Peki bu iddialar doğru mu?

Gerçekte Fransa sömürgeciliği öncesi bir Cezayir kimliğinin olmadığı tezi doğruyu yansıtmıyor. Zira İslami değerlerin şekillendirdiği bir Cezayirli kimliği, bir buçuk milyon direnişçinin yaşamına mal olsa da Fransız sömürgecilere karşı mücadeleyi şekillendirdi ve sömürgecilerin fiili işgaline son verdi.

Bir zamanlar Cezayir de egemen olan Osmanlının sömürgeci bir güç olduğu iddiası da gerçeklikten yoksundur. Osmanlının yüzlerce yıl yörede egemen olduğu doğrudur; ancak bu egemenliğin Batılı sömürgecilikle özdeşleştirilmesi yanlıştır.

Örneğin Osmanlı, egemen olduğu yerlerde doğal kaynakların yağmalanmasına dayalı bir politika izlememiş, insanları milli kimliklerini, yaşam biçimini, dilini, dini değiştirmeye zorlamamıştır. En basit bir karşılaştırmayla kuzey Afrika'daki kabaca 300 yıllık Osmanlı egemenliği döneminde insanlar yerel dillerini, dinlerini ve kimliklerini korumuşlardır. Buna karşılık fiili Fransız egemenliği döneminde Orta ve Batı Afrika büyük ölçüde Frankofon olmuştur. Öyle ki bugün dünya üzerinde Fransızcanın en fazla konuşulduğu bölgenin Orta ve Batı Afrika olduğu bilinmektedir.

Gerçek olan şey; Cezayir tarafından kendisine yönelik sömürgecilik suçlaması karşısında Fransa yönetiminin, Osmanlının yöredeki egemenliğine dikkat çekerek kendi sömürgeciliğini perdelemeye çalışıyor olmasıdır. Bununla sömürgeciliğine kendine göre meşru bir kılıf oluşturmaya çalışmasıdır.

Gelişmelere bakıldığında bu kılıfın fiili Fransız sömürge dönemini sorgulayan Cezayir yönetimi nezdinde Fransa'yı aklamadığı anlaşılıyor.

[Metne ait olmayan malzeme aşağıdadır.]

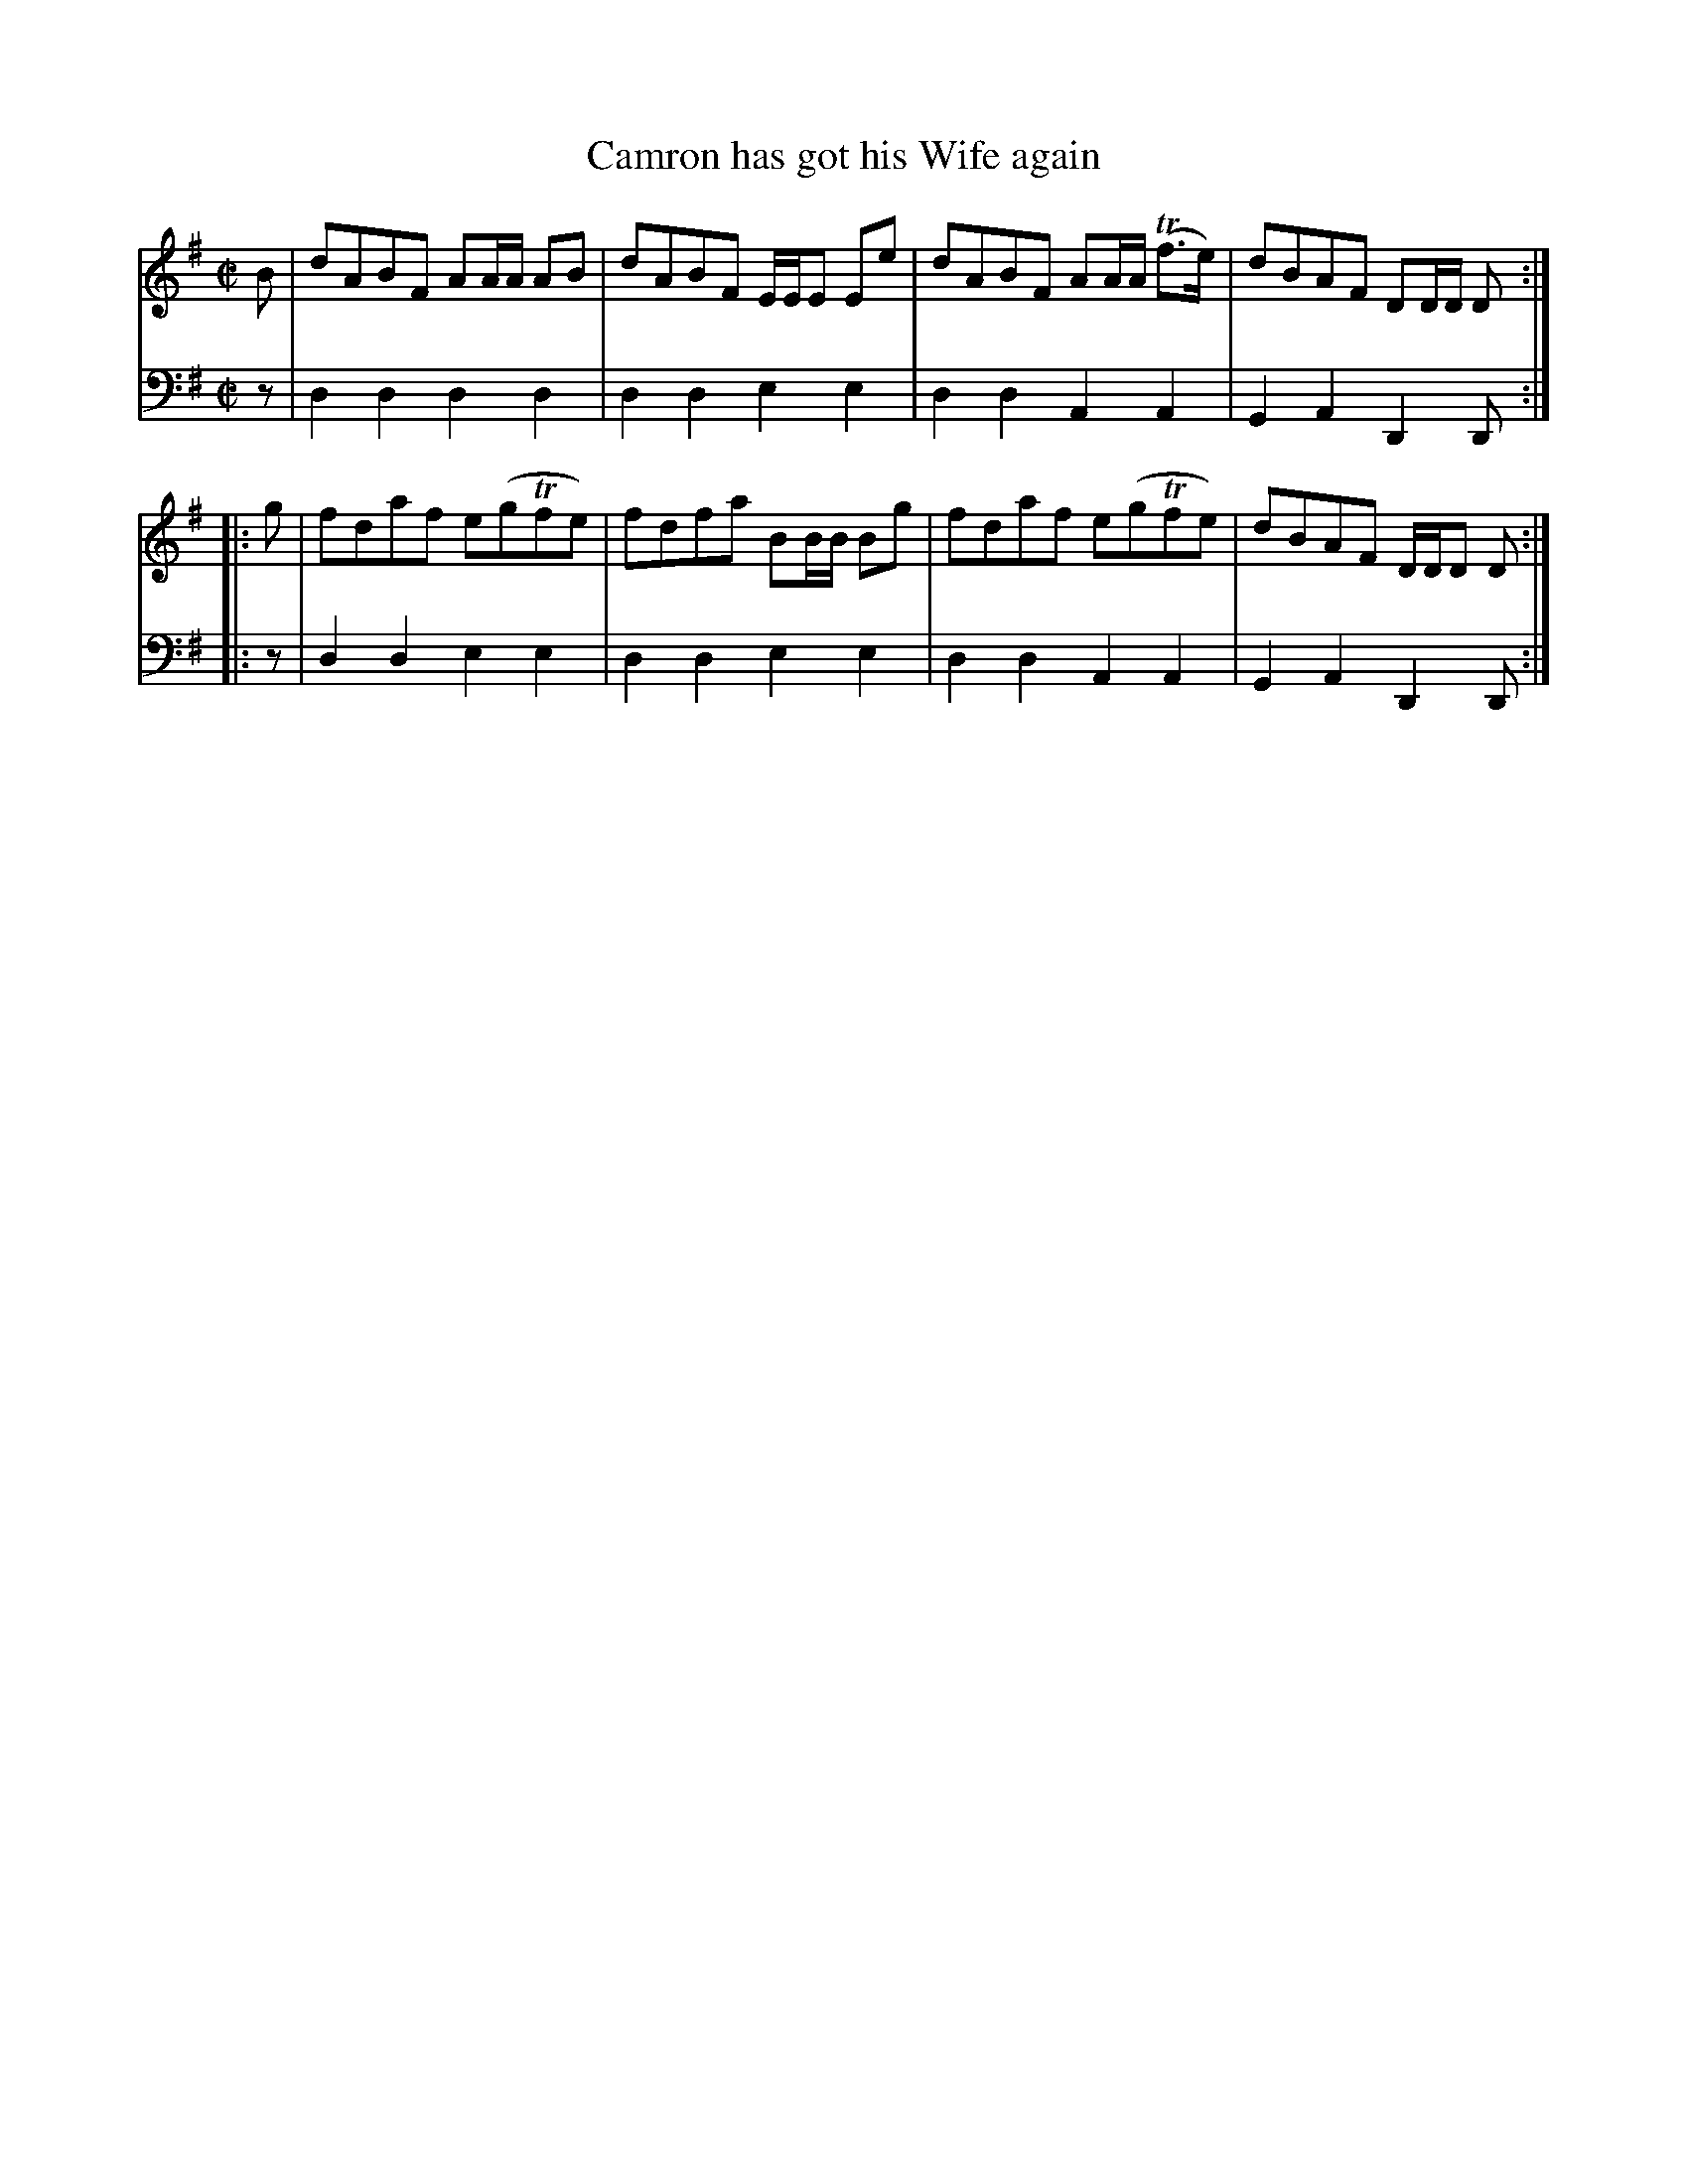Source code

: X: 042
T: Camron has got his Wife again
R: reel
B: Robert Bremner "A Collection of Scots Reels or Country Dances" p.4 #2
S: http://imslp.org/wiki/A_Collection_of_Scots_Reels_or_Country_Dances_(Bremner,_Robert)
Z: 2013 John Chambers <jc:trillian.mit.edu>
M: C|
L: 1/8
K: Dmix
% - - - - - - - - - - - - - - - - - - - - - - - - -
V: 1
B |\
dABF AA/A/ AB | dABF E/E/E Ee |\
dABF AA/A/ (Tf>e) | dBAF DD/D/ D :|
|: g |\
fdaf e(gTfe) | fdfa BB/B/ Bg |\
fdaf e(gTfe) | dBAF D/D/D D :|
% - - - - - - - - - - - - - - - - - - - - - - - - -
V: 2 clef=bass middle=d
z |\
d2d2 d2d2 | d2d2 e2e2 |\
d2d2 A2A2 | G2A2 D2D :|\
|: z |
d2d2 e2e2 | d2d2 e2e2 |\
d2d2 A2A2 | G2A2 D2D :|
% - - - - - - - - - - - - - - - - - - - - - - - - -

Burada Batılı sömürgeciliğin Cezayir'deki etkisinin gerçekten sona erip ermediği de bir başka tartışma konusudur.

Hatta yalnızca Cezayir'de değil emperyalizmin ve sömürünün fiili egemenliğini tecrübe etmiş benzeri ülkelerde bu emperyal güçlerin tesis ettiği sömürü düzeninin bittiği söylenebilir mi? Görünürde bağımsız olan ancak ekonomiden siyasete, kültür ve sanattan yaşam tarzına kadar zihnini Batılı güçlere dönmüş olan, onlardan bağımsız düşünemeyen ve hareket edemeyen toplum yapıları ve iktidarlar bağımsız sayılabilir mi?

Mevcut duruma baktığımızda genelde bunlara olumlu cevap vermek maalesef pek mümkün değil.

Gerçekte dünya genelinde sömürünün kaba biçimi olan doğrudan askeri ve siyasi müdahaleye dayalı sömürge önemli ölçüde ortadan kalktı. Ancak dolaylı olarak hegemonik güçlere bağımlılık dünyanın genelinde yürürlükte. Bugün Müslüman coğrafyadaki durum da maalesef budur. Kağıt üzerinde özgür olan Müslüman dünyadaki yönetimler ve halklar zihin yapılarından yaşam biçimlerine, politik yapılarından ekonomik sistemlerine kadar Batılı sömürgecilere göbekten bağlı durumdalar. Bu durumda sömürünün bittiğinden ve gerçek bir özgürlükten söz edilebilir mi?